Le marché flottant

Le marché flottant

3 février :

Qui dit marché flottant près de Bangkok dit le Damnoen Saduak Market. Mais pour y aller, il faut partir à 6h30 et être prêt à faire 2 heures de route. Après une rapide concertation avec les garçons, nous aboutissons à la commune décision de se rendre dans un autre marché plus petit mais aussi plus près.

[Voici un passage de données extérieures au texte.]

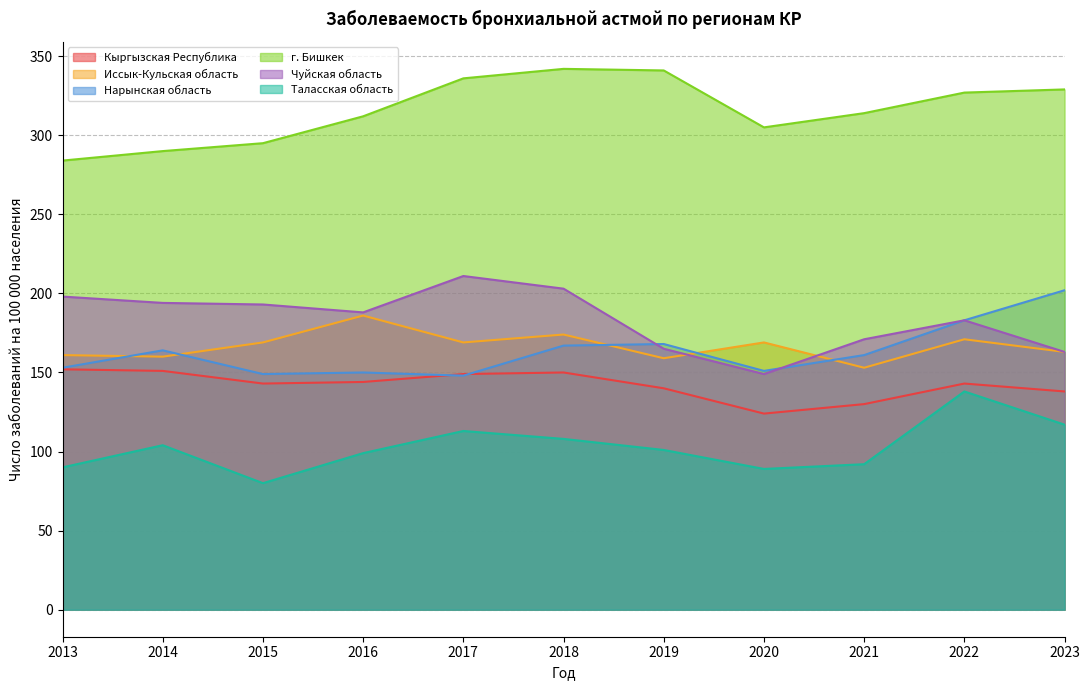

At which category does г. Бишкек reach its first local peak?

2018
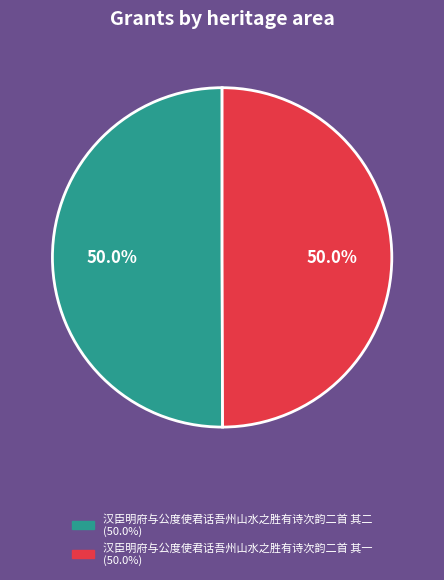

How many segments does this pie chart have?

2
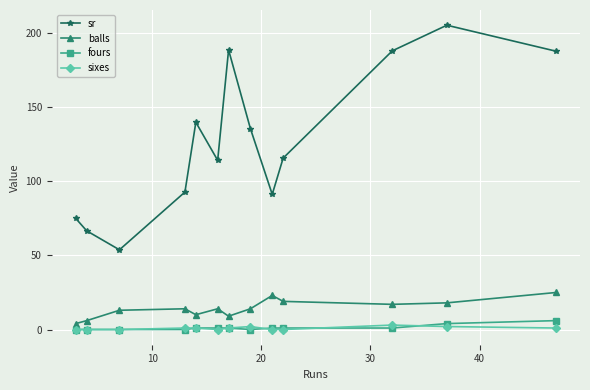

What is the average value of the balls series?

14.3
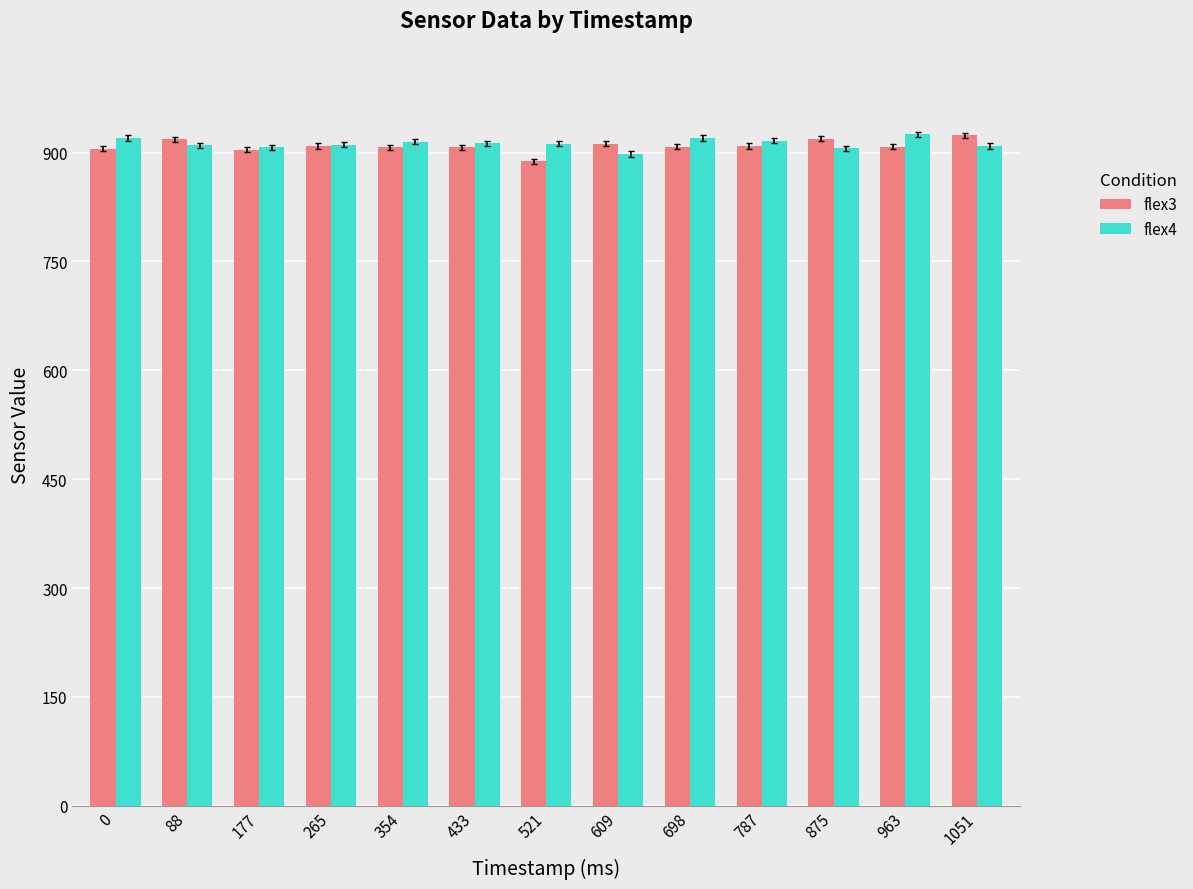

What is the value of the flex3 bar at the 1st from the left?

905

Le marché est charmant, mais vraiment itsi bitsi tini wini tout petit petit. Il doit y avoir à tout casser 10 barques qui flottent. Du coup, on en fait le tour en 1h. Et encore nous avons pris notre temps en s’arrêtant méticuleusement dans tous les stands de nourriture.

Bon on fait quoi maintenant ? Après avoir écouté un peu de musique thaï traditionnelle jouée avec des instruments que nous n’avions jamais vu avant, nous embarquons pour une croisière d’1h sur les canaux. Comme une impression de déjà-vu. Ça ressemble beaucoup aux backwaters. En plus riche bien sûr. Chaque maison donne sur l’eau, les gens ont leur propre barque, organisent leur vie autour de l’eau mais il n’y a personne ici qui se lave dans l’eau, ni ne fait la cuisine.

Clou de la visite, l’arrêt « Nourrissons les poissons ». Tout semble paisible. Rien ne laisse présager ce qu’il va se passer. Les touristes lancent joyeusement leur pain dans l’eau et là…Ça devient flippant. Des centaines, que dis-je, des milliers de poissons chats nous encerclent. Ça grouille, ça se bagarre, ça se castagne pour réussir à manger quelques miettes. Le canal est devenu un aquarium qui déborde trop plein de poissons obèses. Beurk.

Après la balade direction le Grand Palace. Mais pour pouvoir visiter l’endroit sacré, il faudra nous vêtir au préalable convenablement. Les shorts et débardeurs étant interdits ici, on nous prête un pantalon et une chemise du plus bel effet.

Nous avions trouvé le Wat Pho fantastique. Le Grand Palace est un cran au-dessus, nettement. Bienvenu dans le royaume du bling bling. On se croirait dans la boite à bijou de Nicolas Sarkozy. C’est chargé, massif, imposant. On passe la visite avec la tête en l’air, la bouche ouverte, caché derrière nos lunettes de soleil tellement l’endroit est éblouissant.